On Thu, Jul 24, 2025 at 04:54:11PM -0700, Kees Cook wrote:
On Thu, Jul 24, 2025 at 07:45:56PM -0400, Steven Rostedt wrote:
My thought is to treat AI as another developer. If a developer helps you
like the AI is helping you, would you give that developer credit for that
work? If so, then you should also give credit to the tooling that's helping
you.
I suggested adding a new tag to note any tool that has done non-trivial
work to produce the patch where you give it credit if it has helped you as
much as another developer that you would give credit to.

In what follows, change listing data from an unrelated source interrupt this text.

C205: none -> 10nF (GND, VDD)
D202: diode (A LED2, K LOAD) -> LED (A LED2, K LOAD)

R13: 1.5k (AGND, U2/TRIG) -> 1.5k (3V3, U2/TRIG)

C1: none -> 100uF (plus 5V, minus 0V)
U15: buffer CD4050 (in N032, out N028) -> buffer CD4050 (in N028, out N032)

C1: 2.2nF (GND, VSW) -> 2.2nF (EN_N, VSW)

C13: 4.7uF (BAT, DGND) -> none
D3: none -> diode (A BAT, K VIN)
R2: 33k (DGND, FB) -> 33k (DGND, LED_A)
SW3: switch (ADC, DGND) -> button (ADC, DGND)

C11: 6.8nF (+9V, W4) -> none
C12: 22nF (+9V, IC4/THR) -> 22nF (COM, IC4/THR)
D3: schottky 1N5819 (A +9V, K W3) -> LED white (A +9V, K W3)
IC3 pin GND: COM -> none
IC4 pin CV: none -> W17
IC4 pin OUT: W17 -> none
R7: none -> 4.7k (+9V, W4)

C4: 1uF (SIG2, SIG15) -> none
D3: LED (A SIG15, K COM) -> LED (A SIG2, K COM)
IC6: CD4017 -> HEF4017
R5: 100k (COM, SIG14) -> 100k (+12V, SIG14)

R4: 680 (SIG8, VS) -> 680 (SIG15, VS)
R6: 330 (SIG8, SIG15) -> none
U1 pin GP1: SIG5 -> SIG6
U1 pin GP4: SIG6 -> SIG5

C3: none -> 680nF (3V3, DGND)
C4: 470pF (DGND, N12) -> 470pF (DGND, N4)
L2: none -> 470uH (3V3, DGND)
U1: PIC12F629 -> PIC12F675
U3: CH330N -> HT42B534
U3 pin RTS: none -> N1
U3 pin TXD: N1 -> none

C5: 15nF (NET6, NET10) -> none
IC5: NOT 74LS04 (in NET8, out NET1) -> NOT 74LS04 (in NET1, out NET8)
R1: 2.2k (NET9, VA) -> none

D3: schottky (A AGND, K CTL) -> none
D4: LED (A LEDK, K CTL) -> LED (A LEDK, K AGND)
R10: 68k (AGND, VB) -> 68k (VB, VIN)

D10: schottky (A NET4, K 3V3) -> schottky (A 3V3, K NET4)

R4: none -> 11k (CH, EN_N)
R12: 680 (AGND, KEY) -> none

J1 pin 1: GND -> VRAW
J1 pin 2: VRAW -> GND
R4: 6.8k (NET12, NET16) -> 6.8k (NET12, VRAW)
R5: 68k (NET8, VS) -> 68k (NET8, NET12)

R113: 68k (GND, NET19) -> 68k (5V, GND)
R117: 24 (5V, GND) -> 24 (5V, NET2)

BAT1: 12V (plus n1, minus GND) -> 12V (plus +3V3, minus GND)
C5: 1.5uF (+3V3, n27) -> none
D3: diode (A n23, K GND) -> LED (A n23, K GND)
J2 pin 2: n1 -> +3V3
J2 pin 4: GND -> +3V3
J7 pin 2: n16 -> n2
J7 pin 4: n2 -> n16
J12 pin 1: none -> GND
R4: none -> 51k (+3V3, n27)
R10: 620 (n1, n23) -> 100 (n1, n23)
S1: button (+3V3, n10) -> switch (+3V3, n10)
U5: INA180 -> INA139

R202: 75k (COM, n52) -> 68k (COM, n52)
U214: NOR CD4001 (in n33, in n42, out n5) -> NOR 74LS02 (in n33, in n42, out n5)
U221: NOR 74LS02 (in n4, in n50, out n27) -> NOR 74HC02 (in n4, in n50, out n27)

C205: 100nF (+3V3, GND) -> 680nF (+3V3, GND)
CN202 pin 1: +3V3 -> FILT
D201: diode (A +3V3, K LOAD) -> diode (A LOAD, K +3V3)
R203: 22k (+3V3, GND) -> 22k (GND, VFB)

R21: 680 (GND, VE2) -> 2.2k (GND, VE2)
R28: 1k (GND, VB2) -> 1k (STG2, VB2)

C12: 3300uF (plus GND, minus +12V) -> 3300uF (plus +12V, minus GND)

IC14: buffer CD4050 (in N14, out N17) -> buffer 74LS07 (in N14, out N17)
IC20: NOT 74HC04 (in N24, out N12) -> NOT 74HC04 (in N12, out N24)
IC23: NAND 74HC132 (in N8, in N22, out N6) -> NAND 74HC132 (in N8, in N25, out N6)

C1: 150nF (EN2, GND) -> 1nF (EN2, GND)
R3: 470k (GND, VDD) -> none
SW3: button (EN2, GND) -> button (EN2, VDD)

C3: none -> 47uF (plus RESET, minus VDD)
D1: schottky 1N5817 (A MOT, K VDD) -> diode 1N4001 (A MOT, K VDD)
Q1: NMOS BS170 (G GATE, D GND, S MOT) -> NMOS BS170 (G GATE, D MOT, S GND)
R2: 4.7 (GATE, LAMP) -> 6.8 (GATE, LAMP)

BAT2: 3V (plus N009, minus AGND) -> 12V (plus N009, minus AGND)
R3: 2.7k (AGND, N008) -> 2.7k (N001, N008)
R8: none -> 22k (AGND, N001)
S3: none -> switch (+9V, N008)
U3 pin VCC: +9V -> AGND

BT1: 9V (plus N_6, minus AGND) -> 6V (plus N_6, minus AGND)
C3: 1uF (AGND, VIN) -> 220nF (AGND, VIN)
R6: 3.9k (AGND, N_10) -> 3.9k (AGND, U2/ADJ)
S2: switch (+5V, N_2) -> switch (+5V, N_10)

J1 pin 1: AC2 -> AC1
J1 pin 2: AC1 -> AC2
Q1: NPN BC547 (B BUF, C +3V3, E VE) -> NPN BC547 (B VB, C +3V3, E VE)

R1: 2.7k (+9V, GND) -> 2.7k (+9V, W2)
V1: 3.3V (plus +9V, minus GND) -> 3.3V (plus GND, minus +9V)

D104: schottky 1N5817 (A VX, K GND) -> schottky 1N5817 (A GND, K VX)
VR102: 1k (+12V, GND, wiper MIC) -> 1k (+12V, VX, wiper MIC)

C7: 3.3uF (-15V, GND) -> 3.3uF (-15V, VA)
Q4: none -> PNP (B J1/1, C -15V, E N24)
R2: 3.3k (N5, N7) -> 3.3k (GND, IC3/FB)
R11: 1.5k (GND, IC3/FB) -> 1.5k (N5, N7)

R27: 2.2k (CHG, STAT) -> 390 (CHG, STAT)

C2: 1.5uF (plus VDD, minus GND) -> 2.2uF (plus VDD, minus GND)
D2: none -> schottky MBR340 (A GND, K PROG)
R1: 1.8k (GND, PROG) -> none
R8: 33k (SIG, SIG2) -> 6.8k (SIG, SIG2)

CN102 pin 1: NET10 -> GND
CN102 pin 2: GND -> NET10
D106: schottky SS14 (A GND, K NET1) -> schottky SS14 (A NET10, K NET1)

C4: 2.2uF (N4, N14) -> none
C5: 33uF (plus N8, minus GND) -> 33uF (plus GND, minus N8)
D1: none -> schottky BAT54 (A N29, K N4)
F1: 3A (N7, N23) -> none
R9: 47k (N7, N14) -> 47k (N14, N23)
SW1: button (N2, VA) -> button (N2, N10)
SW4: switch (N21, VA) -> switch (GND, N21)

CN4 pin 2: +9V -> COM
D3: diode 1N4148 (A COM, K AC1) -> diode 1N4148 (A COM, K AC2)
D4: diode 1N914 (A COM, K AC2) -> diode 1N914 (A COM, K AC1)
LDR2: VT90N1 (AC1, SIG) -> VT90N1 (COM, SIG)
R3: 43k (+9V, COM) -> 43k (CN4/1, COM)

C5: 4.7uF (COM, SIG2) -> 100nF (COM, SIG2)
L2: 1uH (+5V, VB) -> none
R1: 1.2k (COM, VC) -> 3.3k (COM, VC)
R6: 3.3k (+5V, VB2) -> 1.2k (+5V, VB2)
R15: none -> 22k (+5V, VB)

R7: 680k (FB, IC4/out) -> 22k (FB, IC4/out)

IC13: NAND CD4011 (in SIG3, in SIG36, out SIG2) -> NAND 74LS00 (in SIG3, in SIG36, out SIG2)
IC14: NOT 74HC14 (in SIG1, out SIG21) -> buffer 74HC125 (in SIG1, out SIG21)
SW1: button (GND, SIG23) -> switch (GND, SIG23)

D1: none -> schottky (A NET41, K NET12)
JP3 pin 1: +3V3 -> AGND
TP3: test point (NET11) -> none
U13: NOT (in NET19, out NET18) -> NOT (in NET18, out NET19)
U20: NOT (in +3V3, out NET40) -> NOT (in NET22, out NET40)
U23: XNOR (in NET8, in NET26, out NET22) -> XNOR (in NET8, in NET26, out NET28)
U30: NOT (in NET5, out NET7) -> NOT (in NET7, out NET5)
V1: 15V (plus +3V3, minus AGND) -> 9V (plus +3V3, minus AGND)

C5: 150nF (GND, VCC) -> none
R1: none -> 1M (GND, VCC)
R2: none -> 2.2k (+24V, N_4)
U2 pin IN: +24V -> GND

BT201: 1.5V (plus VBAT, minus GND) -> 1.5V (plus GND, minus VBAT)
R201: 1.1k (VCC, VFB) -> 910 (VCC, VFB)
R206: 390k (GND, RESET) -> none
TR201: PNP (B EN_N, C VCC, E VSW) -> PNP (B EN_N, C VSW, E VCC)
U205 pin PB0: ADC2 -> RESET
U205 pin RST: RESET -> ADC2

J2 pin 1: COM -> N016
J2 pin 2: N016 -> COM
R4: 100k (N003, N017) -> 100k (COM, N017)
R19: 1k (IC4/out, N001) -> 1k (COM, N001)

We've got tags to choose from already in that case:
Suggested-by: LLM
or
Co-developed-by: LLM <not@xxxxxxxxxx.legal.standing>
Signed-off-by: LLM <not@xxxxxxxxxx.legal.standing>
The latter seems ... not good, as it implies DCO SoB from a thing that
can't and hasn't acknowledged the DCO.
In my mind, "any tool" would also be something like gcc giving you a
"non-trivial" error (think something like a buffer overflow warning that
could have been a security issue).
In that case, should we encode the entire toolchain used for developing
a patch?
Maybe...
Some sort of semi-standardized shorthand notation of the tooling used to
develop a patch could be interesting not just for plain disclosure, but
also to be able to trace back issues with patches ("oh! the author
didn't see a warning because they use gcc 13 while the warning was added
in gcc 14!").
Signed-off-by: John Doe <jd@xxxxxxxxxxx> # gcc:14.1;ccache:1.2;sparse:4.7;claude-code:0.5
This way some of it could be automated via git hooks and we can recommend
a relevant string to add with checkpatch.